Understanding Clinical Research

Understanding Clinical Research

What Is a Clinical Study?

There are two main types of clinical studies: clinical trials and observational studies. Both involve using human participants to conduct research intended to enhance medical knowledge.

Clinical Trials

In a clinical trial, participants receive specific interventions according to the research protocol. These interventions may be medical products, or changes to participants' behavior, such as activity or diet. Clinical trials may compare a new medical approach to a standard one that is already available, or to a placebo that contains no active ingredients. Some clinical trials compare interventions that are already commercially available. When a new product or approach is being studied, investigators try to determine the safety and effectiveness of the intervention by monitoring certain outcomes in the participants. Prior to the trial, it is typically not known whether the intervention will be helpful, harmful, or no different than available alternatives.

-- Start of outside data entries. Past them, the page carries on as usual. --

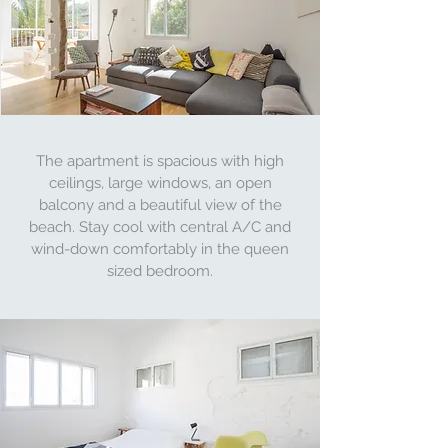
The apartment is spacious with high
ceilings, large windows, an open
balcony and a beautiful view of the
beach. Stay cool with central A/C and
wind-down comfortably in the queen
sized bedroom.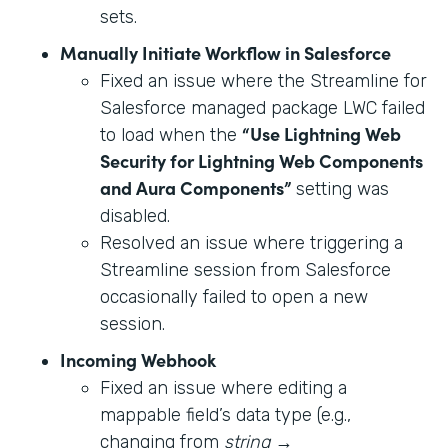
sets.
Manually Initiate Workflow in Salesforce
Fixed an issue where the Streamline for
Salesforce managed package LWC failed
“Use Lightning Web
to load when the
Security for Lightning Web Components
and Aura Components”
setting was
disabled.
Resolved an issue where triggering a
Streamline session from Salesforce
occasionally failed to open a new
session.
Incoming Webhook
Fixed an issue where editing a
mappable field’s data type (e.g.,
changing from
string
→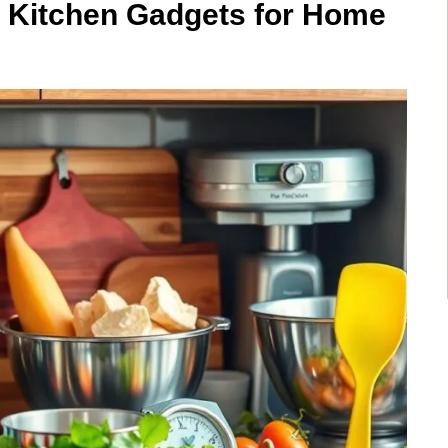
 Kitchen Gadgets for Home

Clinical trials used in drug development are often conducted in phases to ensure a thorough investigation. There are four different phases:

  1. Phase I trials are conducted by testing an experimental drug or treatment in a small group of people to evaluate its safety, determine a safe dose range, and identify any side effects. This is the first time the experimental condition is tested on human volunteers.
  2. In phase II trials researchers test the experimental drug or treatment on a larger group of people for further evaluation of safety and efficacy. 
  3. Phase III studies are conducted with a large group of people to confirm the efficacy and monitor side effects of the drug or experimental treatment. It is also compared to other commonly-used treatments at this time.
  4. Phase IV trials delineate further information including risks and benefits associated with the drug or treatment, in addition to optimal use.

Observational Studies

In an observational study, investigators assess health outcomes in groups of participants according to a research plan or protocol. Participants may receive interventions or procedures as part of their routine medical care, but they are not assigned to specific interventions by the investigator (as in a clinical trial). For example, investigators may observe a group of older adults to learn more about the effects of different lifestyles on cardiac health.

Who Conducts Clinical Studies?

Every clinical study is led by a principal investigator (PI), who is often a medical doctor. Clinical studies also have a research team that may include doctors, nurses, social workers, and other health care professionals.

Clinical studies can be sponsored, or funded, by pharmaceutical companies, academic medical centers, voluntary groups, and other organizations, in addition to Federal agencies such as the National Institutes of Health, the U.S. Department of Defense, and the U.S. Department of Veterans Affairs. Doctors, other health care providers, and other individuals can also sponsor clinical research.

Where Are Clinical Studies Conducted?

Clinical studies can take place in many locations, including hospitals, universities, doctors' offices, and community clinics. The location depends on who is conducting the study.

How Long Do Clinical Studies Last?

The duration of a clinical study varies greatly depending on the research they are conducting.

Common Reasons For Conducting Clinical Studies

Clinical studies are designed to enhance medical knowledge related to the treatment, diagnosis, and prevention of diseases or conditions

  • To evaluate an intervention such as a drug, medical device, or approach to surgery
  • To search for ways to prevent the occurrence of a medical condition, include medicines, vaccines, or lifestyle changes, among other approaches
  • To evaluate ways to identify or diagnose a particular disease or condition
  • Examining methods for identifying a condition or the risk factors for that condition

Participating in Clinical Studies

A clinical study is conducted according to a research plan known as the protocol, designed to answer specific research questions and safeguard the health of participants. It contains the following information:

  • The reason(s) for conducting the study
  • Criteria for volunteer participation
  • The number of participants needed
  • The schedule of tests, procedures, and/or drugs
  • The duration of the study
  • The information that needs to be gathered about the participants

Who Can Participate in a Clinical Study?

Volunteers cannot participate in any clinical study they choose. There are standards called eligibility criteria and are listed in the protocol. While some research studies seek participants who have the illnesses or conditions that will be studied, other studies are looking for healthy participants. The factors that allow someone to participate in a clinical study are called inclusion criteria, and the factors that disqualify someone from participation are called exclusion criteria. Inclusion and exclusion criteria may be based on age, gender, previous treatment history, and other medical conditions.